Meaningful Engagement of Families and Communities is an essential piece of any school success to be had. Having a transparent and open environment with stakeholders is an important piece to build the relations that need to be in place for a school to be successful. This reaches much deeper than a traditional community outreach event, including a football or basketball game. It goes beyond the twice a year parent teacher conferences. To have meaningful engagement with the family and the community, you need to invite families and community members into your school for other, more meaningful and academic reasons. As part of this, a colleague and I decided it would be an excellent idea to host a Family Code Night as an outreach event. This involved planning, promoting, and working to get some of our kindergarten through fifth grade families into our schools to see some more of the academic sides of things.
Family Code Night is designed to help introduce students to the computer programming and computational thinking. It also requires a significant amount of critical thinking. In the program, a parent and a student are paired together as a team and have to navigate a set of mastery-based challenges that allow them to progress. There is a gamification element as the student begin by navigating an “angry bird” to attack an “evil pig.” Throughout the evening, the students were presented with solving problems of increasing difficulty. It was amazing to watch the kindergartners light up as they mastered a puzzle and were able to progress to the next. The evening was 75 minutes with parents and students.
The purpose was to get our students and parents thinking about opportunities that are available to them. We are exploring the possibility of continuing the outreach over the summer as well with a coding camp backed up to our summer free lunch program. While the community was not directly involved, in many ways, the support from the parents will help spread the word in the community. Everyone had a tremendous amount of fun during the evening.
The real thing I learned was in the conversations with my superintendent during and afterwards. Over the past three weeks, our school district had done a tremendous amount of reach out to parents, hosting a literacy night, an early college night, and our Family Code Night. While each had various levels of attendance, they were all attended. Every journey needs to have a starting point. Each meeting had more than enough people to start something great. While we may not be at standing room only levels of crowds, we are in the process of building more trust with the community. It is a part of our revamped mission statement and strategic plan as a district. Over the course of the years, there has seemingly been a disconnect between the schools, the parents, and the community.

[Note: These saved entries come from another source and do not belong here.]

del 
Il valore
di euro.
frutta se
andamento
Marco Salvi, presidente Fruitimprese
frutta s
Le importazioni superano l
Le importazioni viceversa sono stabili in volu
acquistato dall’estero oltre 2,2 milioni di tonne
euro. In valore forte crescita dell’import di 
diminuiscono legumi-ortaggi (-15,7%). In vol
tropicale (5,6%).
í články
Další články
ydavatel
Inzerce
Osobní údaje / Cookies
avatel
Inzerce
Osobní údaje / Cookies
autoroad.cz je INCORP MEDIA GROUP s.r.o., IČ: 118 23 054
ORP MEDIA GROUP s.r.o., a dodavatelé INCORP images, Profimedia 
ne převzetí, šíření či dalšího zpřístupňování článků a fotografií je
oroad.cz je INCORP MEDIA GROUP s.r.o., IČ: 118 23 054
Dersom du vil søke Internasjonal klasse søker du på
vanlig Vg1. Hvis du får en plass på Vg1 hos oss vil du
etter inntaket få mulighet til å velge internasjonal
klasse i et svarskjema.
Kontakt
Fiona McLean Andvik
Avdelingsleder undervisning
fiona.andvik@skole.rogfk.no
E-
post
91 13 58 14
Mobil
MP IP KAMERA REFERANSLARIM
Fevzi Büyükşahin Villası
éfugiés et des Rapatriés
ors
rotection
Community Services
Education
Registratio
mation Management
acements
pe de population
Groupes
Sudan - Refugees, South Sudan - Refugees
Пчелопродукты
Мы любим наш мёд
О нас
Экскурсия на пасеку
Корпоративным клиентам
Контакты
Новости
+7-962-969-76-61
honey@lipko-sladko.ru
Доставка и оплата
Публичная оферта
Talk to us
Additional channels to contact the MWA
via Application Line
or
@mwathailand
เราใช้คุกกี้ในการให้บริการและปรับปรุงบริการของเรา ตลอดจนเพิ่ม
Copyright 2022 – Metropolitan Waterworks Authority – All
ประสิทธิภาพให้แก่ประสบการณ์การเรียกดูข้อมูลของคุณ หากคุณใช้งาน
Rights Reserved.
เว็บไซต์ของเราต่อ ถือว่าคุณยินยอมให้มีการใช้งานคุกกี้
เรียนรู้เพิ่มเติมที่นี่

Regardless of the numbers, parents and community members in the building are essential. Simply beginning the outreach is a fantastic start. As time progresses, we will strive to get more stakeholders in the door, but we are beginning to reach out more and more. One thing that we are going to be planning in the coming months is a forum on the deployment of our Chromebooks. It is important that we continue to engage the community and strive for the best relations that we can have. We have to get the community into the buildings more to build a trusting partnership and ensure future successes for all our students. As I think about this from more of a leadership position, it would be my goal to highlight one program a month to continue to build the relationship with our families, community members, and other various stakeholders.